A word-for-word copy of the data, pictures excluded, is what this task asks for.
*** EXTRACTED ENTRIES Section Begins ***
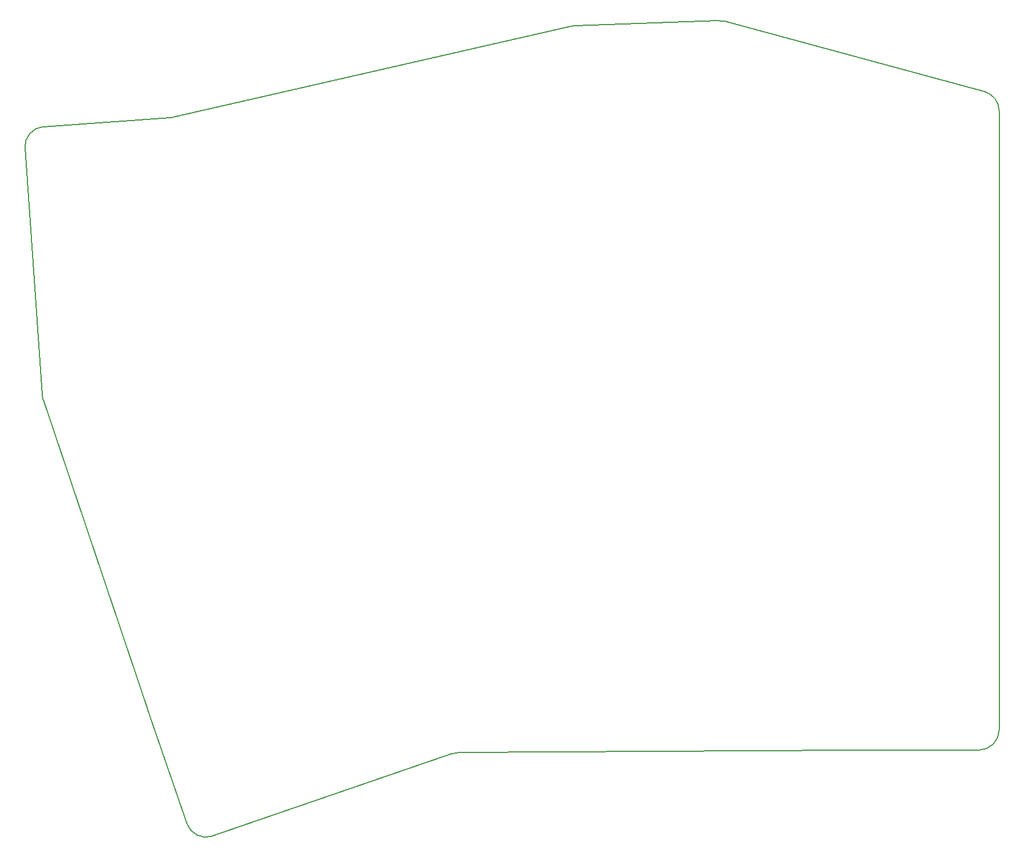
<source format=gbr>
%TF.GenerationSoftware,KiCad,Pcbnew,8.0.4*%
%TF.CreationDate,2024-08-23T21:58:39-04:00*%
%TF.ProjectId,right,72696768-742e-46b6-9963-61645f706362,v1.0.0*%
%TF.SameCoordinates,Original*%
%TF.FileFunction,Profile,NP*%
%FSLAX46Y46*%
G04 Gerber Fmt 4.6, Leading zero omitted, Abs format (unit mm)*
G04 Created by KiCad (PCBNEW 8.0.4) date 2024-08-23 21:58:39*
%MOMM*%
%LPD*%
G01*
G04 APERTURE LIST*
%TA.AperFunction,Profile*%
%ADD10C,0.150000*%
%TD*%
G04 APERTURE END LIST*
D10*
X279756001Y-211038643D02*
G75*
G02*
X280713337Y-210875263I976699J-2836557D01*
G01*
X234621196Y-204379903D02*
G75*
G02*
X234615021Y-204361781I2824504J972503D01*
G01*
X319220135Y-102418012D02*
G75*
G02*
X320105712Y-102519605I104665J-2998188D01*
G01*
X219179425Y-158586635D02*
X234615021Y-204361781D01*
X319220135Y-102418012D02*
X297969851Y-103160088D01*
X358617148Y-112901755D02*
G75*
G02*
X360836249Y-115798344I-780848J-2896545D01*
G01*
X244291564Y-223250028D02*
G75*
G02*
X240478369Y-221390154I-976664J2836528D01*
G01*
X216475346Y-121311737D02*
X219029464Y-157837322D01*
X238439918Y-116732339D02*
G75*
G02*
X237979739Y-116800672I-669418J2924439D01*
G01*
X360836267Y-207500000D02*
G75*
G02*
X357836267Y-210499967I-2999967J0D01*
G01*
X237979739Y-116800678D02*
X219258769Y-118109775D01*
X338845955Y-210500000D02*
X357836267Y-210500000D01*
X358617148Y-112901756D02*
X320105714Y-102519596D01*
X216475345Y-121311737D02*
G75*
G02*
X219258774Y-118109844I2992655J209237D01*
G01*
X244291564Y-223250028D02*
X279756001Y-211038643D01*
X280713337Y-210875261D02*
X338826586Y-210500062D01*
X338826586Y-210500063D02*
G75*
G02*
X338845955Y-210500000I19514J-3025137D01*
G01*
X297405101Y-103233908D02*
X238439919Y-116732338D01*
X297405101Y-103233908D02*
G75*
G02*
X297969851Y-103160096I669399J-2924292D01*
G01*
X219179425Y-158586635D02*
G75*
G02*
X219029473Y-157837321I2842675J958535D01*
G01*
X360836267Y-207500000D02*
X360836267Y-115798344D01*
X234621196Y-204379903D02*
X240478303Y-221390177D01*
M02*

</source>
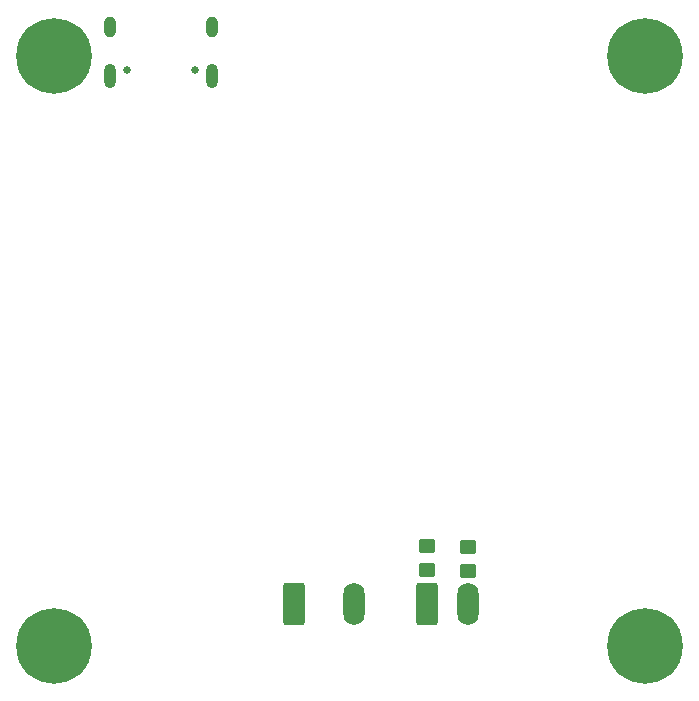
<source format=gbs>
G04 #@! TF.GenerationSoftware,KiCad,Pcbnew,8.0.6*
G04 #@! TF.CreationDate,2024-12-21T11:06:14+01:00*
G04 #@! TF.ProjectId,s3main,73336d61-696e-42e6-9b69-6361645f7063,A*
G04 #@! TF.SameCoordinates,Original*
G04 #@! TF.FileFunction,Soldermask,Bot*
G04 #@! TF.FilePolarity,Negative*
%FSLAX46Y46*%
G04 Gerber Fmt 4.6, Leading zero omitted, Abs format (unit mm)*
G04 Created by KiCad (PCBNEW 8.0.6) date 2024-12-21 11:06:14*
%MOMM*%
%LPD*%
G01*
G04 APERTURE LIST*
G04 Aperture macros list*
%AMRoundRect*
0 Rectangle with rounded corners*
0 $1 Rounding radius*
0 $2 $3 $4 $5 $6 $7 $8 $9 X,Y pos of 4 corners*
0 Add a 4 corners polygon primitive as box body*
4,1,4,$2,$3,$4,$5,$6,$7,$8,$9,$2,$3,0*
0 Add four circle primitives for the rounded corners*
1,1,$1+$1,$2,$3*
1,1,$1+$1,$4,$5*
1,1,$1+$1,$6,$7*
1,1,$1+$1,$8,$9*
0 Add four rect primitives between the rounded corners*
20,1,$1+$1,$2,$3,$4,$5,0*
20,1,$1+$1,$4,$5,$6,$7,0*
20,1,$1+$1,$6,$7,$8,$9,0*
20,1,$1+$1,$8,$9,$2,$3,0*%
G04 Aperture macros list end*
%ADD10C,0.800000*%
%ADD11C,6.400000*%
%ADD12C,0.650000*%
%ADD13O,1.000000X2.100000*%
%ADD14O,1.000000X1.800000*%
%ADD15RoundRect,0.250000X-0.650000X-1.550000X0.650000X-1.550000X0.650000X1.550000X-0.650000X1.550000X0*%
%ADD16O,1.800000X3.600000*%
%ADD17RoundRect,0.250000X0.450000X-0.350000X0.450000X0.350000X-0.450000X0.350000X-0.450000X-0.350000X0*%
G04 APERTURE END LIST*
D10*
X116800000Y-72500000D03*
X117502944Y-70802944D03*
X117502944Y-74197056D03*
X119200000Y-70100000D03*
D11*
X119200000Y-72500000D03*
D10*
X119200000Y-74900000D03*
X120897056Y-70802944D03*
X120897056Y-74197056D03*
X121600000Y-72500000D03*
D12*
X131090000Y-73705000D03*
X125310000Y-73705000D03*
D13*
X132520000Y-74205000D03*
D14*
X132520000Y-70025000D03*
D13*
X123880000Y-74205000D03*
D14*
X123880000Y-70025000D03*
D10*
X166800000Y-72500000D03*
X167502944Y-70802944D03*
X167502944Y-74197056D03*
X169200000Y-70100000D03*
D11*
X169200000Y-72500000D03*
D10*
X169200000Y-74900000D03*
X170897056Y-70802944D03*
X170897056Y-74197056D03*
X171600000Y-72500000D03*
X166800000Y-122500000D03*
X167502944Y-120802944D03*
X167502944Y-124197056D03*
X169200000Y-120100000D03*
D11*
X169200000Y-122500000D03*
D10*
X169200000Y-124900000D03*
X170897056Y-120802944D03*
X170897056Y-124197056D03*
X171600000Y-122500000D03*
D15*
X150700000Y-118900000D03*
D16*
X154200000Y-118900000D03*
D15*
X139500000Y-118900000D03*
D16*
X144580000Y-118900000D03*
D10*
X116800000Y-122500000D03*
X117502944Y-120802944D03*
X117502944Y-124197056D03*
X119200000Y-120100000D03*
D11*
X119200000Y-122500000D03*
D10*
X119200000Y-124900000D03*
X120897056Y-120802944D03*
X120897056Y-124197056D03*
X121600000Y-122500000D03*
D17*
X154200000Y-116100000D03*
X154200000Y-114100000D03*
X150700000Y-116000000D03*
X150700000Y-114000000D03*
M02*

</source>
*** EXTRACTED ENTRIES Section Ends ***
# [EXERCISE OUTPUT]
<source format=gbr>
%TF.GenerationSoftware,KiCad,Pcbnew,8.0.4*%
%TF.CreationDate,2024-08-23T21:58:39-04:00*%
%TF.ProjectId,right,72696768-742e-46b6-9963-61645f706362,v1.0.0*%
%TF.SameCoordinates,Original*%
%TF.FileFunction,Profile,NP*%
%FSLAX46Y46*%
G04 Gerber Fmt 4.6, Leading zero omitted, Abs format (unit mm)*
G04 Created by KiCad (PCBNEW 8.0.4) date 2024-08-23 21:58:39*
%MOMM*%
%LPD*%
G01*
G04 APERTURE LIST*
%TA.AperFunction,Profile*%
%ADD10C,0.150000*%
%TD*%
G04 APERTURE END LIST*
D10*
X279756001Y-211038643D02*
G75*
G02*
X280713337Y-210875263I976699J-2836557D01*
G01*
X234621196Y-204379903D02*
G75*
G02*
X234615021Y-204361781I2824504J972503D01*
G01*
X319220135Y-102418012D02*
G75*
G02*
X320105712Y-102519605I104665J-2998188D01*
G01*
X219179425Y-158586635D02*
X234615021Y-204361781D01*
X319220135Y-102418012D02*
X297969851Y-103160088D01*
X358617148Y-112901755D02*
G75*
G02*
X360836249Y-115798344I-780848J-2896545D01*
G01*
X244291564Y-223250028D02*
G75*
G02*
X240478369Y-221390154I-976664J2836528D01*
G01*
X216475346Y-121311737D02*
X219029464Y-157837322D01*
X238439918Y-116732339D02*
G75*
G02*
X237979739Y-116800672I-669418J2924439D01*
G01*
X360836267Y-207500000D02*
G75*
G02*
X357836267Y-210499967I-2999967J0D01*
G01*
X237979739Y-116800678D02*
X219258769Y-118109775D01*
X338845955Y-210500000D02*
X357836267Y-210500000D01*
X358617148Y-112901756D02*
X320105714Y-102519596D01*
X216475345Y-121311737D02*
G75*
G02*
X219258774Y-118109844I2992655J209237D01*
G01*
X244291564Y-223250028D02*
X279756001Y-211038643D01*
X280713337Y-210875261D02*
X338826586Y-210500062D01*
X338826586Y-210500063D02*
G75*
G02*
X338845955Y-210500000I19514J-3025137D01*
G01*
X297405101Y-103233908D02*
X238439919Y-116732338D01*
X297405101Y-103233908D02*
G75*
G02*
X297969851Y-103160096I669399J-2924292D01*
G01*
X219179425Y-158586635D02*
G75*
G02*
X219029473Y-157837321I2842675J958535D01*
G01*
X360836267Y-207500000D02*
X360836267Y-115798344D01*
X234621196Y-204379903D02*
X240478303Y-221390177D01*
M02*

</source>
<source format=gbs>
G04 #@! TF.GenerationSoftware,KiCad,Pcbnew,8.0.6*
G04 #@! TF.CreationDate,2024-12-21T11:06:14+01:00*
G04 #@! TF.ProjectId,s3main,73336d61-696e-42e6-9b69-6361645f7063,A*
G04 #@! TF.SameCoordinates,Original*
G04 #@! TF.FileFunction,Soldermask,Bot*
G04 #@! TF.FilePolarity,Negative*
%FSLAX46Y46*%
G04 Gerber Fmt 4.6, Leading zero omitted, Abs format (unit mm)*
G04 Created by KiCad (PCBNEW 8.0.6) date 2024-12-21 11:06:14*
%MOMM*%
%LPD*%
G01*
G04 APERTURE LIST*
G04 Aperture macros list*
%AMRoundRect*
0 Rectangle with rounded corners*
0 $1 Rounding radius*
0 $2 $3 $4 $5 $6 $7 $8 $9 X,Y pos of 4 corners*
0 Add a 4 corners polygon primitive as box body*
4,1,4,$2,$3,$4,$5,$6,$7,$8,$9,$2,$3,0*
0 Add four circle primitives for the rounded corners*
1,1,$1+$1,$2,$3*
1,1,$1+$1,$4,$5*
1,1,$1+$1,$6,$7*
1,1,$1+$1,$8,$9*
0 Add four rect primitives between the rounded corners*
20,1,$1+$1,$2,$3,$4,$5,0*
20,1,$1+$1,$4,$5,$6,$7,0*
20,1,$1+$1,$6,$7,$8,$9,0*
20,1,$1+$1,$8,$9,$2,$3,0*%
G04 Aperture macros list end*
%ADD10C,0.800000*%
%ADD11C,6.400000*%
%ADD12C,0.650000*%
%ADD13O,1.000000X2.100000*%
%ADD14O,1.000000X1.800000*%
%ADD15RoundRect,0.250000X-0.650000X-1.550000X0.650000X-1.550000X0.650000X1.550000X-0.650000X1.550000X0*%
%ADD16O,1.800000X3.600000*%
%ADD17RoundRect,0.250000X0.450000X-0.350000X0.450000X0.350000X-0.450000X0.350000X-0.450000X-0.350000X0*%
G04 APERTURE END LIST*
D10*
X116800000Y-72500000D03*
X117502944Y-70802944D03*
X117502944Y-74197056D03*
X119200000Y-70100000D03*
D11*
X119200000Y-72500000D03*
D10*
X119200000Y-74900000D03*
X120897056Y-70802944D03*
X120897056Y-74197056D03*
X121600000Y-72500000D03*
D12*
X131090000Y-73705000D03*
X125310000Y-73705000D03*
D13*
X132520000Y-74205000D03*
D14*
X132520000Y-70025000D03*
D13*
X123880000Y-74205000D03*
D14*
X123880000Y-70025000D03*
D10*
X166800000Y-72500000D03*
X167502944Y-70802944D03*
X167502944Y-74197056D03*
X169200000Y-70100000D03*
D11*
X169200000Y-72500000D03*
D10*
X169200000Y-74900000D03*
X170897056Y-70802944D03*
X170897056Y-74197056D03*
X171600000Y-72500000D03*
X166800000Y-122500000D03*
X167502944Y-120802944D03*
X167502944Y-124197056D03*
X169200000Y-120100000D03*
D11*
X169200000Y-122500000D03*
D10*
X169200000Y-124900000D03*
X170897056Y-120802944D03*
X170897056Y-124197056D03*
X171600000Y-122500000D03*
D15*
X150700000Y-118900000D03*
D16*
X154200000Y-118900000D03*
D15*
X139500000Y-118900000D03*
D16*
X144580000Y-118900000D03*
D10*
X116800000Y-122500000D03*
X117502944Y-120802944D03*
X117502944Y-124197056D03*
X119200000Y-120100000D03*
D11*
X119200000Y-122500000D03*
D10*
X119200000Y-124900000D03*
X120897056Y-120802944D03*
X120897056Y-124197056D03*
X121600000Y-122500000D03*
D17*
X154200000Y-116100000D03*
X154200000Y-114100000D03*
X150700000Y-116000000D03*
X150700000Y-114000000D03*
M02*

</source>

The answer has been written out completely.